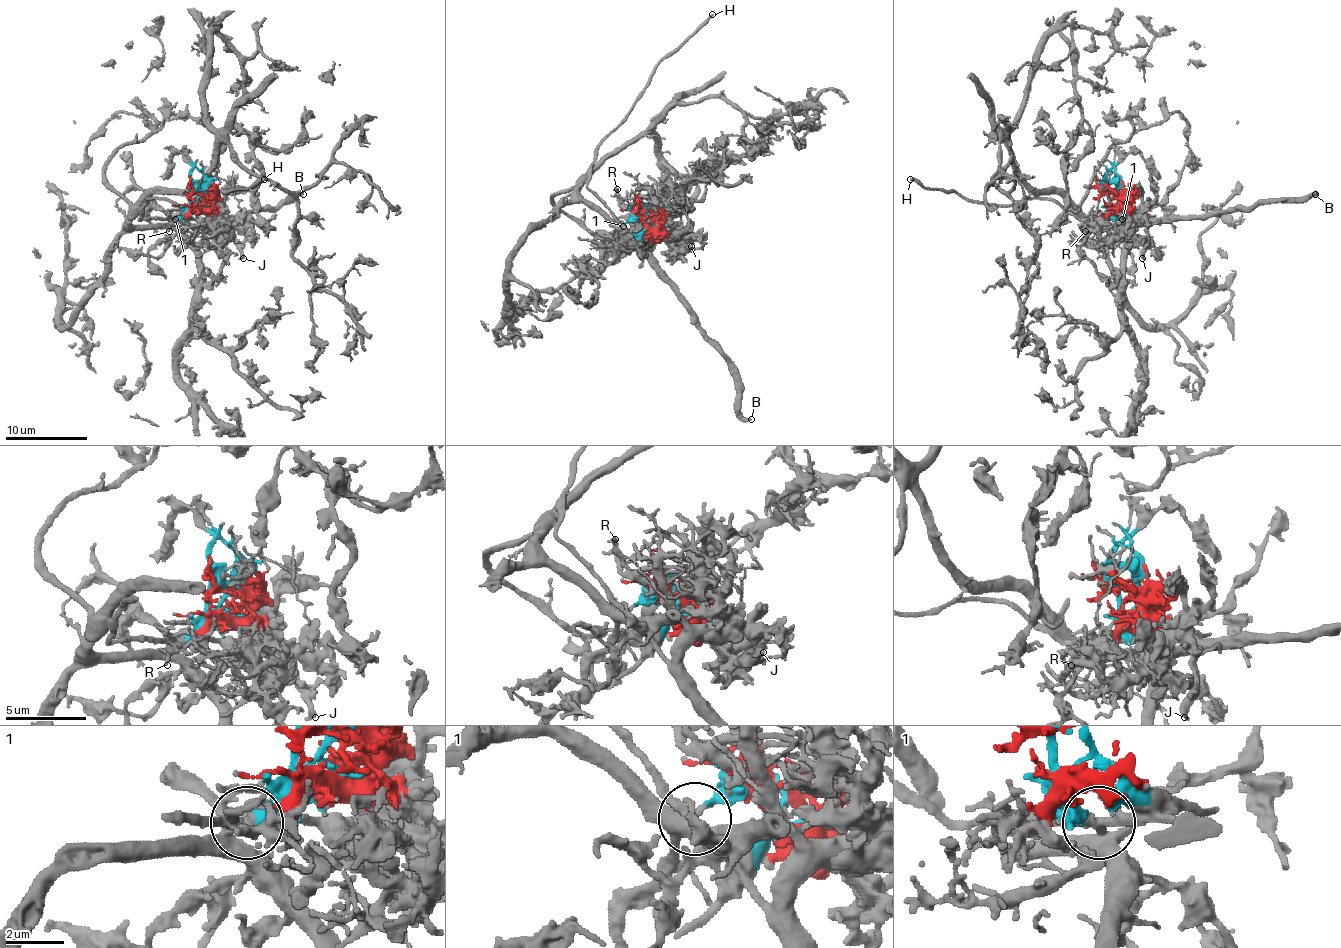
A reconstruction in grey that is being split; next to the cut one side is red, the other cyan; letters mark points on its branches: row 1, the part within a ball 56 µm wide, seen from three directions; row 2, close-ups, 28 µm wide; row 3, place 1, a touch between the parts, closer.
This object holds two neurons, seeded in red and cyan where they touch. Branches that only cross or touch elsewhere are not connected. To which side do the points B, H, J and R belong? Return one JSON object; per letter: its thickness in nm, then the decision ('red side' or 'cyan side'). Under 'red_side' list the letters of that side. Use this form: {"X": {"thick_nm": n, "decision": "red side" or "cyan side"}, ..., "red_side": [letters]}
{"B": {"thick_nm": 400, "decision": "red side"}, "H": {"thick_nm": 280, "decision": "red side"}, "J": {"thick_nm": 400, "decision": "red side"}, "R": {"thick_nm": 190, "decision": "red side"}, "red_side": ["B", "H", "J", "R"]}

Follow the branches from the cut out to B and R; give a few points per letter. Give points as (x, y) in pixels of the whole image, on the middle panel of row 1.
B: (645, 213), (657, 225), (653, 239), (655, 272), (727, 362), (735, 381), (737, 409), (751, 420)
R: (645, 213), (639, 204), (639, 213), (616, 188)

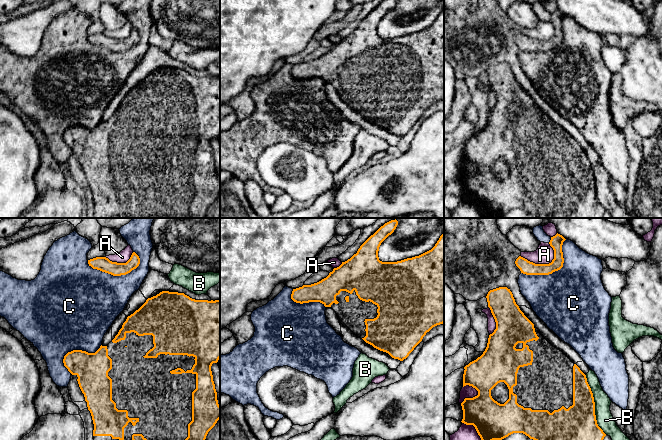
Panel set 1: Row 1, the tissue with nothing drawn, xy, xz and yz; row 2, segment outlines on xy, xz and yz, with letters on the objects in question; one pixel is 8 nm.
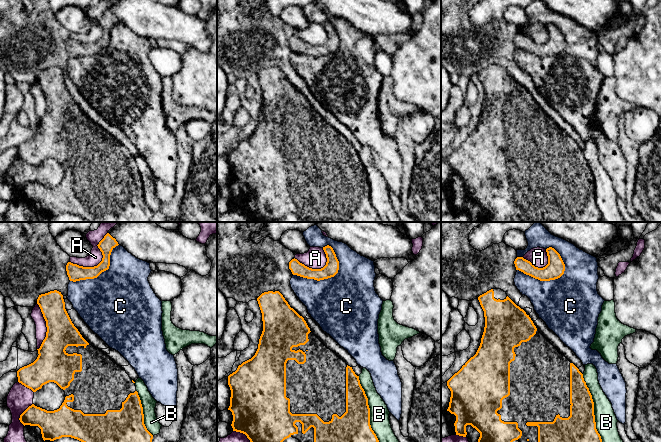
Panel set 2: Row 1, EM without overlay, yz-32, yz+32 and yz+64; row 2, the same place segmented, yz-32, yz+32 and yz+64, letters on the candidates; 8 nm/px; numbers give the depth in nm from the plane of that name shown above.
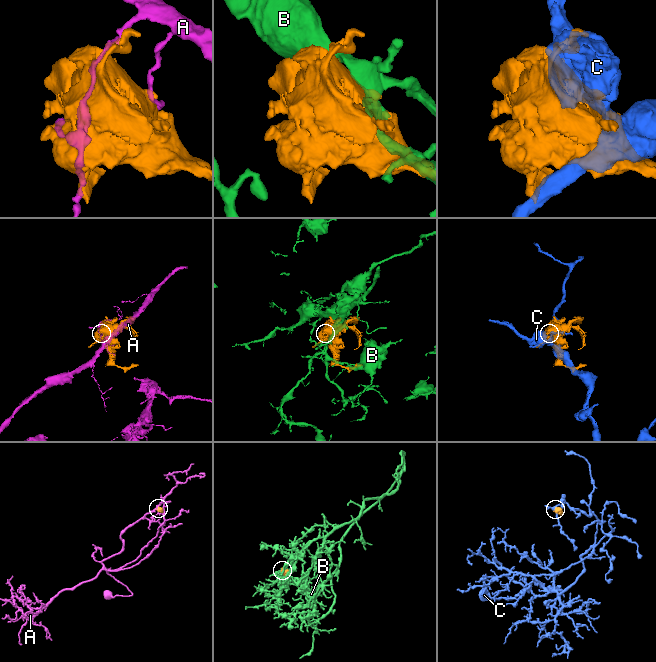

> [Exercise brief]: The response should contain every record above exactly as written, and none of the pictures.

> [Answer]:
A reconstruction in grey that is being split; next to the cut one side is red, the other cyan; letters mark points on its branches: row 1, the part within a ball 56 µm wide, seen from three directions; row 2, close-ups, 28 µm wide; row 3, place 1, a touch between the parts, closer.
This object holds two neurons, seeded in red and cyan where they touch. Branches that only cross or touch elsewhere are not connected. To which side do the points B, H, J and R belong? Return one JSON object; per letter: its thickness in nm, then the decision ('red side' or 'cyan side'). Under 'red_side' list the letters of that side. Use this form: {"X": {"thick_nm": n, "decision": "red side" or "cyan side"}, ..., "red_side": [letters]}
{"B": {"thick_nm": 400, "decision": "red side"}, "H": {"thick_nm": 280, "decision": "red side"}, "J": {"thick_nm": 400, "decision": "red side"}, "R": {"thick_nm": 190, "decision": "red side"}, "red_side": ["B", "H", "J", "R"]}

Follow the branches from the cut out to B and R; give a few points per letter. Give points as (x, y) in pixels of the whole image, on the middle panel of row 1.
B: (645, 213), (657, 225), (653, 239), (655, 272), (727, 362), (735, 381), (737, 409), (751, 420)
R: (645, 213), (639, 204), (639, 213), (616, 188)

Panel set 1: Row 1, the tissue with nothing drawn, xy, xz and yz; row 2, segment outlines on xy, xz and yz, with letters on the objects in question; one pixel is 8 nm.
Panel set 2: Row 1, EM without overlay, yz-32, yz+32 and yz+64; row 2, the same place segmented, yz-32, yz+32 and yz+64, letters on the candidates; 8 nm/px; numbers give the depth in nm from the plane of that name shown above.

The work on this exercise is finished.